O que fazer:
A. No texto sobre o sono no Carnaval, de qual academia o médico entrevistado é membro titular?
B. Copie sem mudar nada o trecho do texto sobre o sono no Carnaval que começa nas palavras "Virar a noite" e vai até as palavras "e à segurança.".

Texto do exercício:

□ □ □

Virar a noite e dormir pouco durante o Carnaval é quase regra para quem quer aproveitar cada bloco, festa ou desfile. No entanto, a combinação entre privação de sono, consumo de álcool e altas temperaturas pode representar riscos reais à saúde e à segurança.
Dados da Organização Mundial da Saúde apontam que a falta de sono está associada ao aumento de acidentes de trânsito, falhas de julgamento, redução da atenção e queda da imunidade. Durante o período carnavalesco, esses fatores se intensificam.
Em entrevista ao g1, o otorrinolaringologista George do Lago Pinheiro, membro titular da Academia Brasileira do Sono, explica que os efeitos da privação de descanso vão muito além do simples cansaço e alerta para a necessidade de estratégias de redução de danos.
Dormir menos: o que acontece com o corpo?

□ □ □

Dados fornecidos:
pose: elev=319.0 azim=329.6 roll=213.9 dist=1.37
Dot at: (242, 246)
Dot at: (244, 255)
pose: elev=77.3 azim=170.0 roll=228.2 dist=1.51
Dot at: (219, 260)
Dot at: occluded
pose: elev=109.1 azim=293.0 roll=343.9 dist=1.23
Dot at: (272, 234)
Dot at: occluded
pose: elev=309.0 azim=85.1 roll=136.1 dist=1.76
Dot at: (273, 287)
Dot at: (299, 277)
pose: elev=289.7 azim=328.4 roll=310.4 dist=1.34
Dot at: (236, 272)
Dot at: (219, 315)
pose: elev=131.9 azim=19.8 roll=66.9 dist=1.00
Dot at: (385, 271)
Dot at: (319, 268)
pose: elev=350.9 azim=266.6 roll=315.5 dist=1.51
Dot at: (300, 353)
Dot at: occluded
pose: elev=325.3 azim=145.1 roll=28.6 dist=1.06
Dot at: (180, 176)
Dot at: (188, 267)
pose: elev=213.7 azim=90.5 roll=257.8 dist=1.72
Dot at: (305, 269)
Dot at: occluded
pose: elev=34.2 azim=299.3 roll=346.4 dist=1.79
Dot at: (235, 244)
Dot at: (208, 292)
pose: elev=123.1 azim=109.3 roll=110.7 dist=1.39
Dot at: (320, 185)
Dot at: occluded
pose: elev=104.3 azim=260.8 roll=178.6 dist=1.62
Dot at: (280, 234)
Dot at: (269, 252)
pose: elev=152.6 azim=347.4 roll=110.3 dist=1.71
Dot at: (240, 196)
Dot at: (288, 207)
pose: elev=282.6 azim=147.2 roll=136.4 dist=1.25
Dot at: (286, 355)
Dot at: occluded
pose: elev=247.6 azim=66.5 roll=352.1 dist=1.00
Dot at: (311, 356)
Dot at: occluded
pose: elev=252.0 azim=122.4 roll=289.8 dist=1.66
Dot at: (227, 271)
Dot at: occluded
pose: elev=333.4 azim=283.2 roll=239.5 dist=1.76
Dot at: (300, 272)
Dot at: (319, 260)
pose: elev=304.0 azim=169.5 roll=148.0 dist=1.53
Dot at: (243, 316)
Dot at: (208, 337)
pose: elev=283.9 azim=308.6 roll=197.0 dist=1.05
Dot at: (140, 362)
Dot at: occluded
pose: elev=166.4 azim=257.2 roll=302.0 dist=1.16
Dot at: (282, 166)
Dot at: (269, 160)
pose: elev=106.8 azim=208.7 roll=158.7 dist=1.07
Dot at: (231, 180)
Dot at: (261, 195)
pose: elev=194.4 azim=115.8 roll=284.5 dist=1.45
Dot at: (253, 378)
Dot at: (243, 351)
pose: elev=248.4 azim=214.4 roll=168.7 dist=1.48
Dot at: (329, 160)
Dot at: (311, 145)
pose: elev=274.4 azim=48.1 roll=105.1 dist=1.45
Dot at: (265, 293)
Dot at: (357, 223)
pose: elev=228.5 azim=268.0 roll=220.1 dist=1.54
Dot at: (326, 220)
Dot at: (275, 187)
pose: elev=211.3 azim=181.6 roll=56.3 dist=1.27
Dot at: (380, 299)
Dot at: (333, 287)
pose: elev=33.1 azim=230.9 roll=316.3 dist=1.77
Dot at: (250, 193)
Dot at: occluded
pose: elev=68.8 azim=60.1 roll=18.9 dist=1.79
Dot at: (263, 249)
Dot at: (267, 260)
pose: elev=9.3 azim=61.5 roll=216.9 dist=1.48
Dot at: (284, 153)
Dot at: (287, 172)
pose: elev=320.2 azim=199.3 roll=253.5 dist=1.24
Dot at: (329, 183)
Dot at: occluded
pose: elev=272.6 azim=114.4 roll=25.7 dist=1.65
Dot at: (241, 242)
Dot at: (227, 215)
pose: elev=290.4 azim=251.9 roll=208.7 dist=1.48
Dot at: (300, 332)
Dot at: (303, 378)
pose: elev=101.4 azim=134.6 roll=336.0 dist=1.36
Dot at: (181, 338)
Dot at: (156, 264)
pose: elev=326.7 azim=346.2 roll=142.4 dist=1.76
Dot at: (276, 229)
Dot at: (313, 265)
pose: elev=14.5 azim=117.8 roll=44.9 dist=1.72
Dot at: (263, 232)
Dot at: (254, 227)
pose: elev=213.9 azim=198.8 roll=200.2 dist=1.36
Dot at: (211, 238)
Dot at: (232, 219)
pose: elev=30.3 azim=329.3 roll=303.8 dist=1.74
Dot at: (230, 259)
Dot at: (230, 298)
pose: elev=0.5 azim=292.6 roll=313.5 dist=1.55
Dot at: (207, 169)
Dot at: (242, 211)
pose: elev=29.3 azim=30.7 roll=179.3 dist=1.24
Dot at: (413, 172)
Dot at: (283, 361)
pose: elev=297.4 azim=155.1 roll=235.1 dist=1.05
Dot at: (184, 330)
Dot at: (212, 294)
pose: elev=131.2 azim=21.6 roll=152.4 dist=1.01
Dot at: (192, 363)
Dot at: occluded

□ □ □

Respostas escritas:
A. Da Academia Brasileira do Sono.

B.
Virar a noite e dormir pouco durante o Carnaval é quase regra para quem quer aproveitar cada bloco, festa ou desfile. No entanto, a combinação entre privação de sono, consumo de álcool e altas temperaturas pode representar riscos reais à saúde e à segurança.